Lorsqu’on sait le désengagement de l’Etat poursuivi depuis des années, et certes pas ralenti dans les dernières, pour les dotations aux collectivités territoriales, on s’aperçoit que ces communes sont les otages d’une politique de la ville encourageant la ghettoïsation. De fait, tout le monde s’est accordé à dire que ces cités devaient être détruites, et qu’il fallait renouer avec une véritable mixité sociale. Sur Melun encore, par exemple, la redéfinition de ce paysage par la construction d’un nouveau quartier, qui se veut écologique, dans le temps même de l’Anru, aurait pu aboutir à une redistribution de cet ordre, par une meilleures répartition du logement social. Occasion manquée.

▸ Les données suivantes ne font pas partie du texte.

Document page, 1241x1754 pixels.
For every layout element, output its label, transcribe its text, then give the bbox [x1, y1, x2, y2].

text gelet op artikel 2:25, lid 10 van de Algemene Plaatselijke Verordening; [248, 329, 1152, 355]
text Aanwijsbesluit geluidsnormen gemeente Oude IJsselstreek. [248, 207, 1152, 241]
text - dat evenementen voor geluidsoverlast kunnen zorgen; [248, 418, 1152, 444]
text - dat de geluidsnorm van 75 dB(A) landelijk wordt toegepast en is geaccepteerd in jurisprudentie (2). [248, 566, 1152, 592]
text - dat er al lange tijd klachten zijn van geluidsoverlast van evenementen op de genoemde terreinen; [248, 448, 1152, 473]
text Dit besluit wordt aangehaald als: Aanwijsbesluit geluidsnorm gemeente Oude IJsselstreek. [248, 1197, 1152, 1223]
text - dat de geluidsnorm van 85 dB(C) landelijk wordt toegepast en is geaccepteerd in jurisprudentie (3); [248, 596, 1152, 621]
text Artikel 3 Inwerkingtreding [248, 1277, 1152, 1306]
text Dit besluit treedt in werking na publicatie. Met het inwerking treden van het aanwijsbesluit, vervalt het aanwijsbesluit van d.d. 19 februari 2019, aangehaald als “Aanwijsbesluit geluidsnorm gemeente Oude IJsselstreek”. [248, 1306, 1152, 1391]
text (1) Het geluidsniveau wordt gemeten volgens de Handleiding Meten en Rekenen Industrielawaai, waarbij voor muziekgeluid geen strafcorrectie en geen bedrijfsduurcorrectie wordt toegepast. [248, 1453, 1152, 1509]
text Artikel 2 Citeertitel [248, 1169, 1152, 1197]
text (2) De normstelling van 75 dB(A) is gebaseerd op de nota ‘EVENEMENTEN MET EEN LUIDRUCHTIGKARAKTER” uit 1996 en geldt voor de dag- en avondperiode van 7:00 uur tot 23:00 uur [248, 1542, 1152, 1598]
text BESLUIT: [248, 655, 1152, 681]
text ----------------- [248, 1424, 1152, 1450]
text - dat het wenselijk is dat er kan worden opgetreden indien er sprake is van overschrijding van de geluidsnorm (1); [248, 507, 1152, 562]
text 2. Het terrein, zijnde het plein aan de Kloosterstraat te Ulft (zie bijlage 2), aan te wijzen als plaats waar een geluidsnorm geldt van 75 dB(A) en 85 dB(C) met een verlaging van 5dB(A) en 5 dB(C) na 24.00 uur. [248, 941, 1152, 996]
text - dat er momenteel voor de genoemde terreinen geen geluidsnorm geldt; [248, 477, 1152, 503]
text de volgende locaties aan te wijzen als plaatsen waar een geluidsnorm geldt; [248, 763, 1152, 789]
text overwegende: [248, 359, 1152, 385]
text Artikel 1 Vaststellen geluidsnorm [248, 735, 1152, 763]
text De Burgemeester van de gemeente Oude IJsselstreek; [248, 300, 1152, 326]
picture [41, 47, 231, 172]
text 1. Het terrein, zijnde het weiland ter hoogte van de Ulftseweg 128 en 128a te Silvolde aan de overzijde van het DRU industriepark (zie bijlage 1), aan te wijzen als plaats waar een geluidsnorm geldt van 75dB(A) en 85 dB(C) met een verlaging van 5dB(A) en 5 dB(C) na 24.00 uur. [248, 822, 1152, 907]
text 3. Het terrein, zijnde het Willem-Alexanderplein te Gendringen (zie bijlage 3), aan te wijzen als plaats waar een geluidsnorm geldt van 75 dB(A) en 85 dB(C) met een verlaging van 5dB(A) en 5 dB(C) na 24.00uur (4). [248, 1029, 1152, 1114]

L’évolution de la société a fait que les cadres opérant dans les années 1960-1970 ont disparus, sans être relayés efficacement par d’autres, notamment pour l’éducation. De l’indifférence des pouvoirs publics devant les difficultés rencontrées par les établissements scolaires (Fatna Lazreg a rappelé le cas du lycée Léonard de Vinci) aux situations familiales dégradées – monoparentalité, chômage, paupérisation… -, son rôle dans la construction de soi s’est étiolé. Certaines conditions se sont améliorées – les aides au devoirs, par exemple, n’existaient pas il y a trente ans – mais manifestement, ce n’est pas là que se trouve la défaillance mais plutôt dans la faillite du rôle de l’enseignement comme ascenseur social, l’absence de modèles sinon positifs du moins valorisant autres que celui du footballeur. Et même dans ce cas, la pratique du sport n’accomplit une forme d’intégration sociale qu’à condition qu’elle se traduise par une réussite trop peu partagée et financièrement excessive, autre reflet de notre société inégalitaire.

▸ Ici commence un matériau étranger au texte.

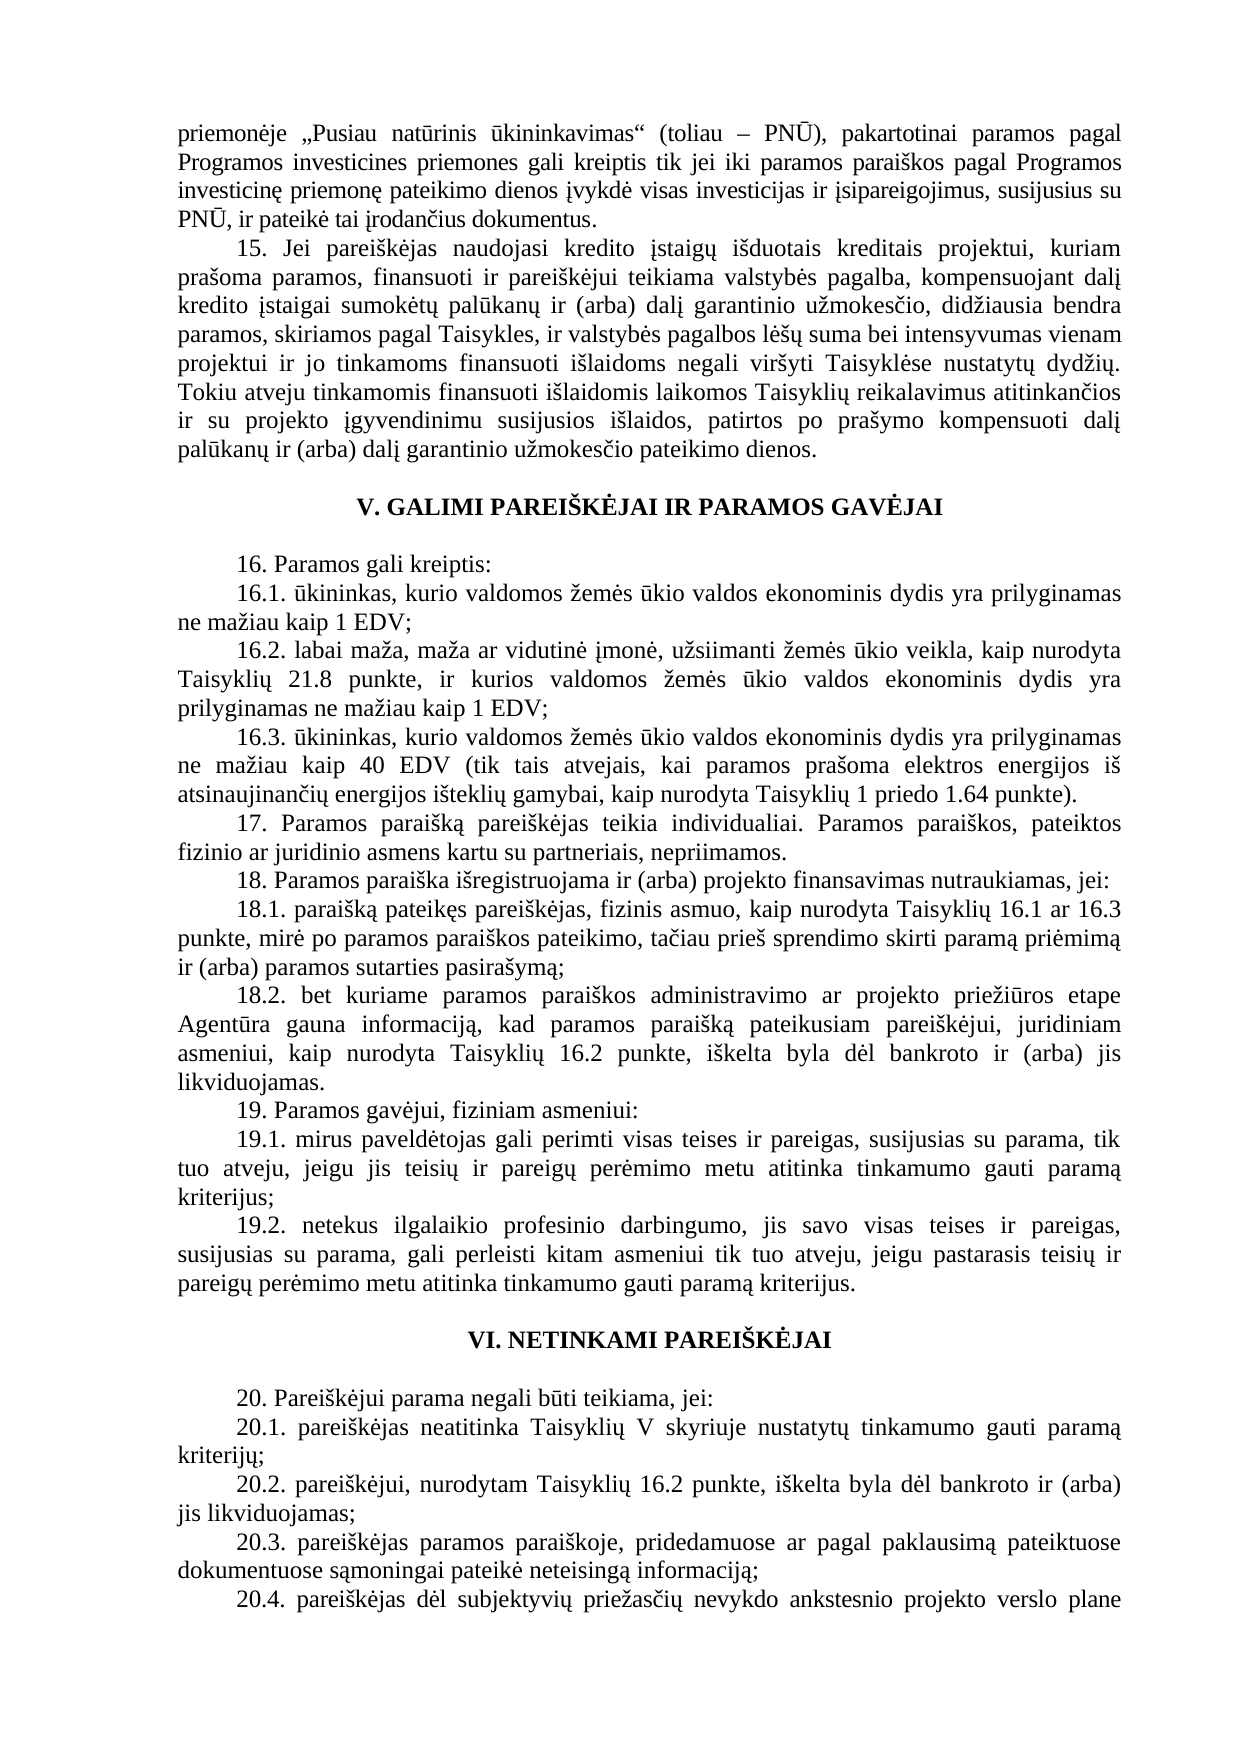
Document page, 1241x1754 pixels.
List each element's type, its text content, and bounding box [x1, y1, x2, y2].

text 20. Pareiškėjui parama negali būti teikiama, jei: [177, 1383, 1122, 1412]
text 18.2. bet kuriame paramos paraiškos administravimo ar projekto priežiūros etape Agentūra gauna informaciją, kad paramos paraišką pateikusiam pareiškėjui, juridiniam asmeniui, kaip nurodyta Taisyklių 16.2 punkte, iškelta byla dėl bankroto ir (arba) jis likviduojamas. [177, 981, 1122, 1096]
text 19.1. mirus paveldėtojas gali perimti visas teises ir pareigas, susijusias su parama, tik tuo atveju, jeigu jis teisių ir pareigų perėmimo metu atitinka tinkamumo gauti paramą kriterijus; [177, 1124, 1122, 1211]
text VI. NETINKAMI PAREIŠKĖJAI [177, 1326, 1122, 1354]
text 15. Jei pareiškėjas naudojasi kredito įstaigų išduotais kreditais projektui, kuriam prašoma paramos, finansuoti ir pareiškėjui teikiama valstybės pagalba, kompensuojant dalį kredito įstaigai sumokėtų palūkanų ir (arba) dalį garantinio užmokesčio, didžiausia bendra paramos, skiriamos pagal Taisykles, ir valstybės pagalbos lėšų suma bei intensyvumas vienam projektui ir jo tinkamoms finansuoti išlaidoms negali viršyti Taisyklėse nustatytų dydžių. Tokiu atveju tinkamomis finansuoti išlaidomis laikomos Taisyklių reikalavimus atitinkančios ir su projekto įgyvendinimu susijusios išlaidos, patirtos po prašymo kompensuoti dalį palūkanų ir (arba) dalį garantinio užmokesčio pateikimo dienos. [177, 233, 1122, 463]
text 20.3. pareiškėjas paramos paraiškoje, pridedamuose ar pagal paklausimą pateiktuose dokumentuose sąmoningai pateikė neteisingą informaciją; [177, 1527, 1122, 1584]
text 19.2. netekus ilgalaikio profesinio darbingumo, jis savo visas teises ir pareigas, susijusias su parama, gali perleisti kitam asmeniui tik tuo atveju, jeigu pastarasis teisių ir pareigų perėmimo metu atitinka tinkamumo gauti paramą kriterijus. [177, 1211, 1122, 1297]
text 20.2. pareiškėjui, nurodytam Taisyklių 16.2 punkte, iškelta byla dėl bankroto ir (arba) jis likviduojamas; [177, 1469, 1122, 1527]
text 16.1. ūkininkas, kurio valdomos žemės ūkio valdos ekonominis dydis yra prilyginamas ne mažiau kaip 1 EDV; [177, 578, 1122, 636]
text priemonėje „Pusiau natūrinis ūkininkavimas“ (toliau – PNŪ), pakartotinai paramos pagal Programos investicines priemones gali kreiptis tik jei iki paramos paraiškos pagal Programos investicinę priemonę pateikimo dienos įvykdė visas investicijas ir įsipareigojimus, susijusius su PNŪ, ir pateikė tai įrodančius dokumentus. [177, 118, 1122, 233]
text 20.4. pareiškėjas dėl subjektyvių priežasčių nevykdo ankstesnio projekto verslo plane [177, 1584, 1122, 1613]
text 16. Paramos gali kreiptis: [177, 549, 1122, 578]
text 17. Paramos paraišką pareiškėjas teikia individualiai. Paramos paraiškos, pateiktos fizinio ar juridinio asmens kartu su partneriais, nepriimamos. [177, 808, 1122, 866]
text 19. Paramos gavėjui, fiziniam asmeniui: [177, 1096, 1122, 1124]
text 18. Paramos paraiška išregistruojama ir (arba) projekto finansavimas nutraukiamas, jei: [177, 866, 1122, 894]
text 20.1. pareiškėjas neatitinka Taisyklių V skyriuje nustatytų tinkamumo gauti paramą kriterijų; [177, 1412, 1122, 1469]
text 16.2. labai maža, maža ar vidutinė įmonė, užsiimanti žemės ūkio veikla, kaip nurodyta Taisyklių 21.8 punkte, ir kurios valdomos žemės ūkio valdos ekonominis dydis yra prilyginamas ne mažiau kaip 1 EDV; [177, 636, 1122, 722]
text 18.1. paraišką pateikęs pareiškėjas, fizinis asmuo, kaip nurodyta Taisyklių 16.1 ar 16.3 punkte, mirė po paramos paraiškos pateikimo, tačiau prieš sprendimo skirti paramą priėmimą ir (arba) paramos sutarties pasirašymą; [177, 894, 1122, 981]
text 16.3. ūkininkas, kurio valdomos žemės ūkio valdos ekonominis dydis yra prilyginamas ne mažiau kaip 40 EDV (tik tais atvejais, kai paramos prašoma elektros energijos iš atsinaujinančių energijos išteklių gamybai, kaip nurodyta Taisyklių 1 priedo 1.64 punkte). [177, 722, 1122, 808]
text V. GALIMI PAREIŠKĖJAI IR PARAMOS GAVĖJAI [177, 492, 1122, 521]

Ces différentes remarques ne doivent pas être perçues comme des excuses : plusieurs personnes se sont élevées, à juste titre, contre une telle idée. Elles sont là pour témoigner d’une recherche d’explications pour remédier par la pratique politique, au sens le plus noble qui soit, à l’évidence d’une dérive sociale aboutissant au terrorisme. A quoi ne doit pas répondre une autre dérive, totalitaire, telle qu’elle semble malheureusement se dessiner. Rose de la Fuente, confrontée au terrorisme en Espagne, notamment perpétré par l’ETA, a rappelé la leçon administrée par les populations rencontrées lors d’un voyage scolaire : à la terreur, elles répondaient par la continuité de leur existence sans rien y changer. Réaffirmation de la nécessité d’une réponse à l’attaque de la démocratie par les seuls moyens de la démocratie et par la recherche d’une consolidation, sinon d’une reconstruction, du vive-ensemble par la tolérance et la bienveillance.